I had barely stepped out of the taxi before I saw them.
My father and my older brother, Chad, stood on my front porch like they belonged there, like two men guarding a prize they’d already pocketed. They weren’t surprised to see me. They looked pleased. Chad’s mouth pulled into that lazy, sideways smirk he’d worn since high school whenever he thought he’d gotten one over on someone. My father’s stance was solid and stubborn, arms folded across his chest, chin lifted, as if he were the injured party.
The taxi pulled away, tires whispering over the street. The sound faded, leaving late afternoon quiet in its place, broken only by a distant dog barking and the soft rasp of wind through the trees.

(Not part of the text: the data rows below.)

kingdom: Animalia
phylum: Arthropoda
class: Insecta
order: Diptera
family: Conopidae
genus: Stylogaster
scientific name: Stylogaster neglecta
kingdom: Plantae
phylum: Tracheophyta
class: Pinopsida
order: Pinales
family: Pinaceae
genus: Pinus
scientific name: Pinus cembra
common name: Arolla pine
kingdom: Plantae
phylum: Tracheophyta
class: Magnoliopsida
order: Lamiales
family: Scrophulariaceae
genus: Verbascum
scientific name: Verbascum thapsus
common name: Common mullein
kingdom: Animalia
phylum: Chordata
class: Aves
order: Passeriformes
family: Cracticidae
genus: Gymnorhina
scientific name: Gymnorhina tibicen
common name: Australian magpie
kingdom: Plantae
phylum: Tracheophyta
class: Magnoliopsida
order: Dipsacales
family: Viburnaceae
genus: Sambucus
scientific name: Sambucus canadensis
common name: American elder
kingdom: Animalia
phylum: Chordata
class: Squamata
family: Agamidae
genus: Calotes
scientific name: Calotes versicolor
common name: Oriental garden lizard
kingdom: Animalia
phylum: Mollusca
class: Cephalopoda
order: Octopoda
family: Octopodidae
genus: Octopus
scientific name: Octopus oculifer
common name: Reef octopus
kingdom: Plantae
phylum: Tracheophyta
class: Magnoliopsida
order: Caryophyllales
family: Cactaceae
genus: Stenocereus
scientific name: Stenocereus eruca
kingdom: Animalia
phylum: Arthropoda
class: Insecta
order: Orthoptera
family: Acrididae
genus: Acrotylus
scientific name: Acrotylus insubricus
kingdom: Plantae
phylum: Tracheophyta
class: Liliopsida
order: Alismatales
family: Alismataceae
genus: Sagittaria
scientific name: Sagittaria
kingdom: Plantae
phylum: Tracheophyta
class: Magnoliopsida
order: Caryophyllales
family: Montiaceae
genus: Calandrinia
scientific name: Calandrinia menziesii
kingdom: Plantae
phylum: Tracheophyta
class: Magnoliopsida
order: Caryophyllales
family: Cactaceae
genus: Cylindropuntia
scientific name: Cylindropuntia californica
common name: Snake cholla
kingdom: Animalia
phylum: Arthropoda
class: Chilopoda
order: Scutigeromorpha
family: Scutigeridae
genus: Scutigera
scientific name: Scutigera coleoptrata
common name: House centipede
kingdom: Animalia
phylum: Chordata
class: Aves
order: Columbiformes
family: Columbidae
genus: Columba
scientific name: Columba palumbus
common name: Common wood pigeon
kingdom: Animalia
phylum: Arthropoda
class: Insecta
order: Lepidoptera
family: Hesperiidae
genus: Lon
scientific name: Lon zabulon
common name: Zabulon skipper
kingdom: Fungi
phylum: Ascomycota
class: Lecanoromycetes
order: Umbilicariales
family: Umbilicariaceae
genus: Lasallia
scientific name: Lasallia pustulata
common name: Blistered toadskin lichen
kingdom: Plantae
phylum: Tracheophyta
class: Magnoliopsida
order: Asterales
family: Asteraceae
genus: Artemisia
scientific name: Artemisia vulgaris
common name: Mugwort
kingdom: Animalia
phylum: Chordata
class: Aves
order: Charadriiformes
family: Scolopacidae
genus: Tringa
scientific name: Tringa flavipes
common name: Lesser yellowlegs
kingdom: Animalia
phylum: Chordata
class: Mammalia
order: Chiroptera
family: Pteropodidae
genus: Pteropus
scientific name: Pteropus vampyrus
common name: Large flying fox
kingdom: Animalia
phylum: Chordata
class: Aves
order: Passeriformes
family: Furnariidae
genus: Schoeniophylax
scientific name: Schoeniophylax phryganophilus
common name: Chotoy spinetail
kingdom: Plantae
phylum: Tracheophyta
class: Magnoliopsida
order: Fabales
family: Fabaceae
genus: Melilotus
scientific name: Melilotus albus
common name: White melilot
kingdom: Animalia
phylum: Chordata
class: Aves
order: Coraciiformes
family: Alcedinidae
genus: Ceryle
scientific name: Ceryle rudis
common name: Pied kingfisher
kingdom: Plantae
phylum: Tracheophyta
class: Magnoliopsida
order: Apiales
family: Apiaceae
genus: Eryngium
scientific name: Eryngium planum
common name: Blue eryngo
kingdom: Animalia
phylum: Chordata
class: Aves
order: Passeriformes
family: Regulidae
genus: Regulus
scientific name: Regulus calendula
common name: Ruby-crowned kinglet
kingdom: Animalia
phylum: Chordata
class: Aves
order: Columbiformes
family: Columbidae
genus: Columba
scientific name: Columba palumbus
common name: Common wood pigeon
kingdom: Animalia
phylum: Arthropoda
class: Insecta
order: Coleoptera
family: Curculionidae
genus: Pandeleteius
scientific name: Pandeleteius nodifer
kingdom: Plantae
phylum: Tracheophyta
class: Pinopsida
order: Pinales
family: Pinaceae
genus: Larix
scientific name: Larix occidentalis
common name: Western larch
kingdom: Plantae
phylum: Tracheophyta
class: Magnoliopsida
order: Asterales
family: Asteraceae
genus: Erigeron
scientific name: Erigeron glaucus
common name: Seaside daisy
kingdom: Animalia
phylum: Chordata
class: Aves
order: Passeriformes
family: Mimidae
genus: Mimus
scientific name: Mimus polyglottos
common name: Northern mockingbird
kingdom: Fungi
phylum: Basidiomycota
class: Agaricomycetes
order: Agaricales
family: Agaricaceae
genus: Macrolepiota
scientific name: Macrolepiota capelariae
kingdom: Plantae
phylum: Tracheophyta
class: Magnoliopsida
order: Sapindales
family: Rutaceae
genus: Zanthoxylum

My seabag cut into my shoulder through the fabric of my blouse. The olive drab canvas felt like home in a way my own neighborhood suddenly didn’t. My desert combat boots were still dusted with that fine red grit from Okinawa, ground so deep into the seams no amount of scrubbing on the plane could get it out. I stood at the edge of the driveway I’d resurfaced myself three summers ago, staring at the house I’d bought eight years earlier with a VA home loan and rebuilt room by room on leave weekends, on nights when everyone else rested, on mornings when my hands were raw and my knees ached.
The lawn had been cut recently. I’d paid a neighborhood kid to mow it while I was gone. The mailbox I’d installed after closing sat at the curb, slightly crooked the way it had always been, because I’d never bothered to fix the angle. Familiar details. Normal details.
And then there were my father and Chad, leaning into that familiarity like it was theirs.
I took two steps toward the porch before my father spoke, like he couldn’t wait another second to land the blow.
“You’re homeless now, Maria.”
No hello. No welcome home. No I missed you. No mention that I’d just spent six months stationed overseas. Just that sentence, tossed at me with casual cruelty, like he was announcing the weather.
My body went rigid. The strap of my seabag tightened against my shoulder as if the weight of it doubled.
“What are you talking about?” I managed.